Monday, September 20, 2010

COINTELPRO Redux

The Washington Post has an article by Jeff Stein on "dirty tricks" and lies used by the FBI in order to suppress legitimate protests over Bush-era "security" actions and his war of "choice":
There was a time in the 1960s when the FBI’s illegal surveillance of left-wing groups seemed, and maybe even was, sinister if not broadly menacing. Parts of today’s Justice Department report on its more recent activities, however, evoke that old saw about history repeating itself as farce.

The Inspector General’s report covered a number of FBI targets following the Sept. 11, 2001, attacks: an antiwar rally in Pittsburgh; a Catholic peace magazine; a Quaker activist; and members of the environmental group Greenpeace as well as of People for the Ethical Treatment of Animals, or PETA.

My favorite story was about the rookie FBI agent who was dispatched to an antiwar rally in Pittsburgh with a camera and told to look for terrorism suspects.
Sadly Jeff Stein treats this as a bit of joke and treats COINTELPRO as a minor event.
According to the Justice Department’s report, FBI officials, including the Pittsburgh office's top lawyer, engaged in distinctly COINTELPRO-style tactics after the American Civil Liberties Union sued for the release of documents relating to the surveillance.

Boiled down to their essence, those tactics involved officials generating post-dated “routing slips” and other paper to create a terrorism threat that didn’t exist.

Or as the inspector general put it, the FBI's elaborate, “after-the-fact reconstruction” of the Pittsburgh events, designed to fabricate a counter-terrorism rationale for the rookie’s surveillance mission, “was not corroborated by any witnesses or contemporaneous documents.”

It was on the basis of their fabrication, moreover, that FBI Director Robert S. Mueller III gave “inaccurate and misleading” testimony to Congress, the IG said.
COINTELPRO was police state tactics to suppress legitimate civil rights. It resulted in police state murders. It wasn't a laughing matter (unless you enjoy living in a banana republic where goons in uniform can arrive brandishing weapons and haul away innocents at random).

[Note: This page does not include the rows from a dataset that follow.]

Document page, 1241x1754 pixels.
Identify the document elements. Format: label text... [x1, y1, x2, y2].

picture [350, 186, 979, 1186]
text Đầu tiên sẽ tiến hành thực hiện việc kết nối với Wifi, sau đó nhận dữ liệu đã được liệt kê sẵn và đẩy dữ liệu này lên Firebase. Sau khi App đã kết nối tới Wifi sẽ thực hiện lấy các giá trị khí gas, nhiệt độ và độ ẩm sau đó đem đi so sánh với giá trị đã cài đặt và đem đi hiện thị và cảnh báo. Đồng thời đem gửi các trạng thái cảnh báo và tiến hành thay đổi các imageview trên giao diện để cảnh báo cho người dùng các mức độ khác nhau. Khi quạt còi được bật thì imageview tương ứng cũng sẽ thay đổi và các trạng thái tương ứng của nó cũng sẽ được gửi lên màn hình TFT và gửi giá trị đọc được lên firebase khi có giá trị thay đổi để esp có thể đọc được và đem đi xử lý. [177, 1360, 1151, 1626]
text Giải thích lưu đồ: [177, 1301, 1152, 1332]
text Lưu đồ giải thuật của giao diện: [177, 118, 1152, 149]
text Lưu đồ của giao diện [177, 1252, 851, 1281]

In the midst of Birmingham church bombings, the assassinations of JFK, RFK, and MLK, the FBI was busy suppressing legitimate civic groups while ignoring the violent KKK and other white supremacist organizations. From Wikipedia:
FBI records show that 85% of COINTELPRO resources were devoted to infiltrating, disrupting, marginalizing, and/or subverting groups and individuals suspected of being "subversive," such as communist and socialist organizations; the women's rights movement; militant black nationalist groups; the non-violent civil rights movement, including individuals such as Martin Luther King, Jr. and others associated with the Southern Christian Leadership Conference, the National Association for the Advancement of Colored People, the Congress of Racial Equality, the American Indian Movement, and other civil rights organizations; a broad range of organizations labeled "New Left", including Students for a Democratic Society and the Weathermen; the National Lawyers Guild; almost all groups protesting the Vietnam War, as well as individual student demonstrators with no group affiliation; nationalist groups such as those "seeking independence for Puerto Rico;" and notable Americans, such as Professor Albert Einstein. The remaining 15% of COINTELPRO resources were expended to marginalize and subvert "white hate groups," including the Ku Klux Klan and National States' Rights Party.
I guess Jeff Stein finds the idea that "rookie FBI" agents are recreating the past is funny. Most people who care about civil rights, their liberties, and the rule of law take this a bit more seriously.

Even Stein admits it is worrying that there is no "internal investigations" of the FBI that are looking into and rooting out illegal police activity:
The IG found the agency's explanations, however, "unconvincing."

If the FBI punished anyone in its ranks, moreover, the IG makes no mention of it.

Now that is a return to the bad old days.